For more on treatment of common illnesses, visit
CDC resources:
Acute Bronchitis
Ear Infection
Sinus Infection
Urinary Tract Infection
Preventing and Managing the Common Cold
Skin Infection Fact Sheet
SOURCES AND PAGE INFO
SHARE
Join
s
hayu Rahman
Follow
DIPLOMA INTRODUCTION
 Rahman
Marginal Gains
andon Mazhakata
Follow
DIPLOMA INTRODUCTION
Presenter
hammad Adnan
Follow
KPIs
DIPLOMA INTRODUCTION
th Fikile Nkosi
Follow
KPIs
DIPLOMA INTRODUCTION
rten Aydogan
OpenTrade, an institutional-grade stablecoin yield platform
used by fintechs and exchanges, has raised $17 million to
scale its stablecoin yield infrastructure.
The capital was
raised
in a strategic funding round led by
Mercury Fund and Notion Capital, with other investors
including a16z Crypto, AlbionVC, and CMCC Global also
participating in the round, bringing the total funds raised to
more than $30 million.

┄┄┄┄┄┄┄┄┄┄┄┄┄┄┄┄┄┄┄┄

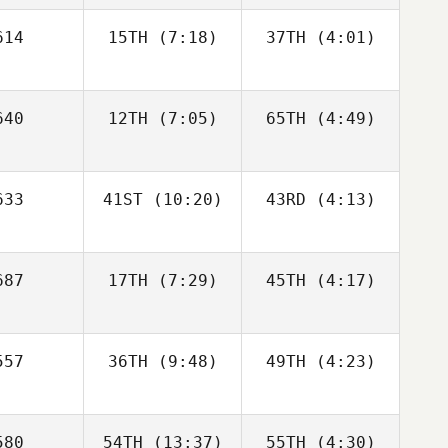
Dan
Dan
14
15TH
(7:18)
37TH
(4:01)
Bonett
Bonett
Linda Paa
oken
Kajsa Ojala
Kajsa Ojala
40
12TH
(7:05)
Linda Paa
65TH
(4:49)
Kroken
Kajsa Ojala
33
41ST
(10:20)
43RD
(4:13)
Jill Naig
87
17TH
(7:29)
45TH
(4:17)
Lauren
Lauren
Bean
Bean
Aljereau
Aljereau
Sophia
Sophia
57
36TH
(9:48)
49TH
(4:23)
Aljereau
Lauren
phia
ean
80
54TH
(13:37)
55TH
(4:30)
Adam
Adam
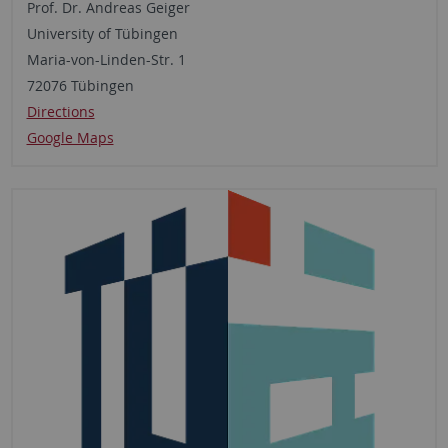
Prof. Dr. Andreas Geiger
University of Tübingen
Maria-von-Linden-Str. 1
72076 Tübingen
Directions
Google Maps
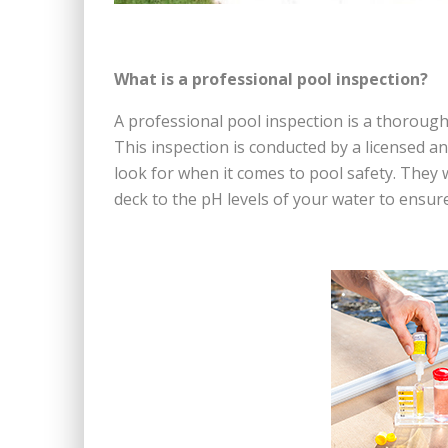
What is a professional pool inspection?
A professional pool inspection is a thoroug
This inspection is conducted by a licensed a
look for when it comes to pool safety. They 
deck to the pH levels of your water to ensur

┄┄┄┄┄┄┄┄┄┄┄┄┄┄┄┄┄┄┄┄

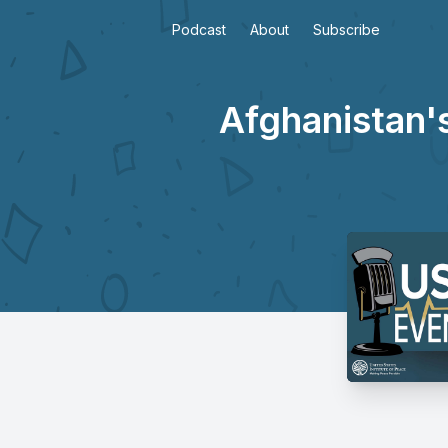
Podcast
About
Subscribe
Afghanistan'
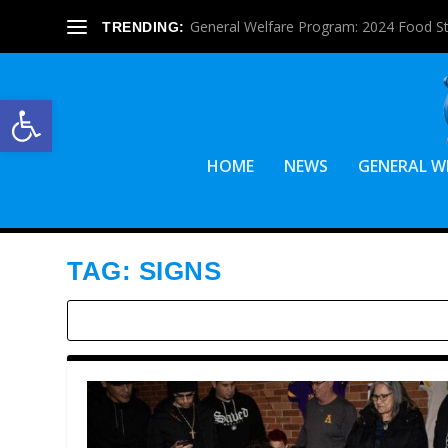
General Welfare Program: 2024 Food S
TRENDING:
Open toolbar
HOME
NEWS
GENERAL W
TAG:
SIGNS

┄┄┄┄┄┄┄┄┄┄┄┄┄┄┄┄┄┄┄┄

#### Exercise
Output should consist of the lines above from the one with "Google Maps" down to the one with "deck to the pH levels of your water to ensur", exact and without pictures.

#### Written response
Google Maps
What is a professional pool inspection?
A professional pool inspection is a thoroug
This inspection is conducted by a licensed a
look for when it comes to pool safety. They 
deck to the pH levels of your water to ensur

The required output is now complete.